Indeed, the recent BBC Annual Plan highlighted the significant increase in demand for iPlayer and BBC Sounds. Throw in the BBC’s website, linear channels, social media presence, it’s not surprising that the BBC is roughly 24% of all UK video, audio and online time spent by the average adult in a week - including YouTube, social media, general browsing, shopping and search. By contrast, Netflix is around 3% of that time.
Recent research by GlobalData suggests that by 2024, the total number of streaming video-on-demand (SVOD) subscriptions is expected to rise from 22.4 million to 44.6 million in the UK. This growth is also reflected in market revenue which is predicted to also double from £1.5 billion in 2019 to £3 billion in 2024. Certainly, this increase reflects a more diverse streaming market and the onset of new platforms such as Disney+, HBO Max and Britbox. Convergence will also play a part. But what else will facilitate this growth?
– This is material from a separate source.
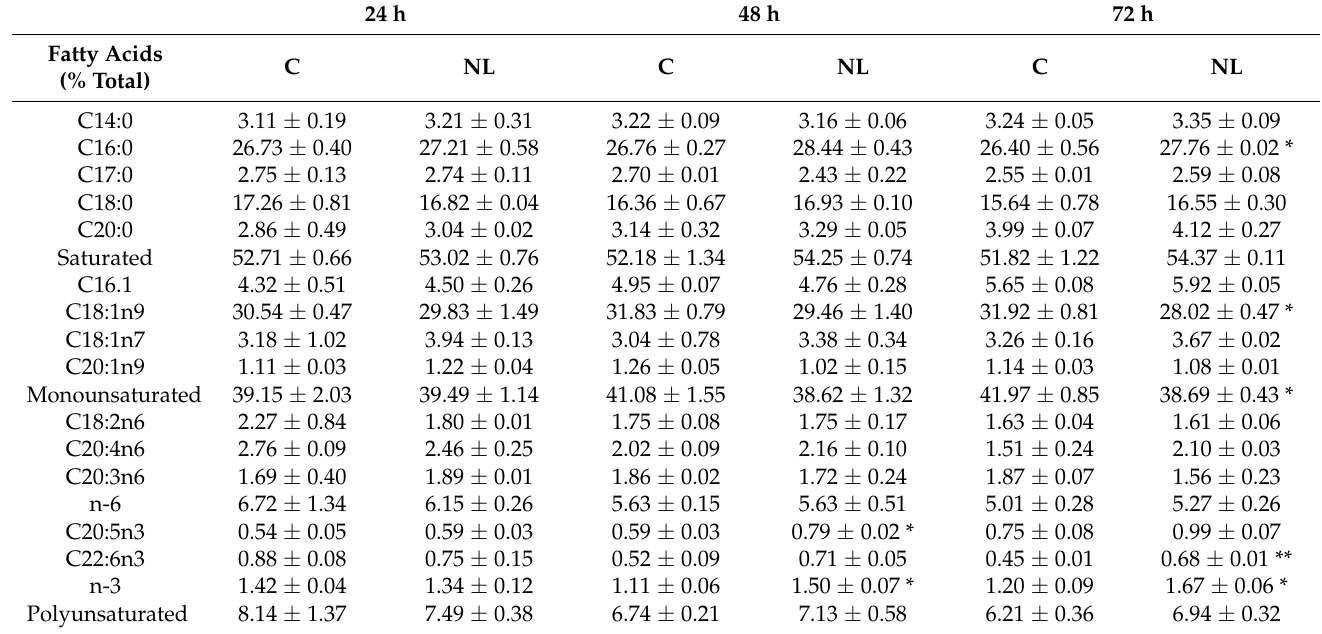
Table 2. Fatty acid composition in primary cultures of embryo cortical neurons treated for 24 h, 48 h and 72 h with nanoliposomes (NL) and in the control group (C). The values are expressed as the mean ± SD. Statistical differences between groups for each fatty acid are shown at each incubation time (* p < 0.05, ** p < 0.01). 24 h 48 h 72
Interoperability, security, compliance
There have been numerous accounts and insights on the impact of COVID-19 in reorienting the concept of the home in everyone’s lives in 2020. Indeed, before the pandemic, research by Aviva found that the average number of connected appliances per UK home has increased by 26% in the last three years, and that the average UK home now has 10.3 internet-enabled devices. During the lockdown, access to functioning digital devices — and indeed broadband — was vital for families. To serve the millions of SVOD subscriptions in coming years, the importance of interoperable, secure and ESG-compliant devices will only increase for both consumers and device manufacturers.
A vibrant creative industry in the UK
Underpinning the use of digital devices is, of course, the UK’s leading creative industries and media landscape. This country is home to some innovative firsts that have already become the norm, and with advances in AR/VR and 5G technology as an example, not only will media consumption increase, but also diversify into numerous channels. For the post-COVID economic recovery, efforts to restart the culture industry safely are already underway with the new DCMS Cultural Renewal Taskforce and initiatives like the Future Tech Trade Strategy will ensure international investment is attracted to the UK’s tech sector. Similarly, broadcast and media policy must ensure that for both consumers and industry, the UK is open to disruption and further innovation.